Fleuves

Dans le monde cosmopolite d’aujourd’hui, il faut être né de deux fleuves. Procéder de l’un et de l’autre par ses gènes, par son enfance, par son éducation, par ses voyages. N’être que de la Garonne ou du Nil limite l’horizon et l’ambition. Une eau seule ne crée pas dans l’âme ces remous, ces tumultes, ces inondations que provoque la confluence imaginaire de deux fleuves. Par exemple, la Seine et le Danube, la Loire et la Vistule, le Rhin et le Niger, le Rhône et le Mississippi. On est né auprès de celui-ci de parents issus de celui-là ; ou le père a grandi sur une rive de l’un et la mère sur une rive d’un autre ; ou la vie professionnelle de ses géniteurs a entraîné l’enfant à fréquenter tantôt un fleuve, tantôt un autre. Comme il n’y a pas deux fleuves semblables, il puise dans chacun ce qui imprègne sa sensibilité et qui, demain, donnera du débit au flux de sa création.

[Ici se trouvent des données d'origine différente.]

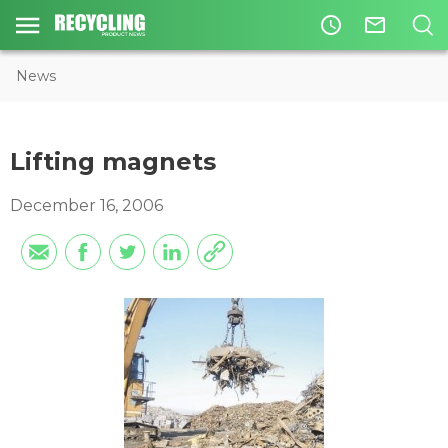
access_time
mail_outline
News
Lifting magnets
December 16, 2006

Alors, une chance pour moi d’être né à Lyon, rare ville traversée par deux fleuves, le Rhône et la Saône ? Quatre rives, vingt-huit ponts et passerelles, quatre viaducs, des quais au bord desquels s’élèvent des maisons très différentes, bourgeoises, cossues le long du Rhône, étroites, italiennes, populaires le long de la Saône. Des eaux qui charrient des géographies distinctes. Bref, le mythe intellectuel des deux fleuves à domicile ?

Eh bien, non, parce que, à la sortie de Lyon, la Saône se jette dans le Rhône (c’est toujours la femme qui se jette dans les bras de l’homme, n’est-ce pas ?). Les deux fleuves n’en font plus qu’un. La confluence s’opère sous nos yeux. Il n’y a plus de mystère. Le principe banal des vases communicants. On est dans la logique. On nage dans le franco-français. Lyonnais, je ne suis donc né que d’un fleuve.

Car je n’aurai jamais fonctionné à l’utopie des deux fleuves qui, très distants l’un de l’autre, ne peuvent se rencontrer que dans le rêve, dans la poésie, dans le fantastique. L’un et l’autre terminent leur course dans la mer, jamais la même. Être de deux fleuves, c’est être aussi de deux mers. Comment l’esprit n’en serait-il pas élargi, plus ouvert, enrichi, chambardé, et comme sans cesse battu par les flots ?

Beaucoup d’écrivains et d’artistes d’aujourd’hui, et plus encore de demain, possèdent et posséderont un imaginaire traversé par deux fleuves. Et plus si affinités.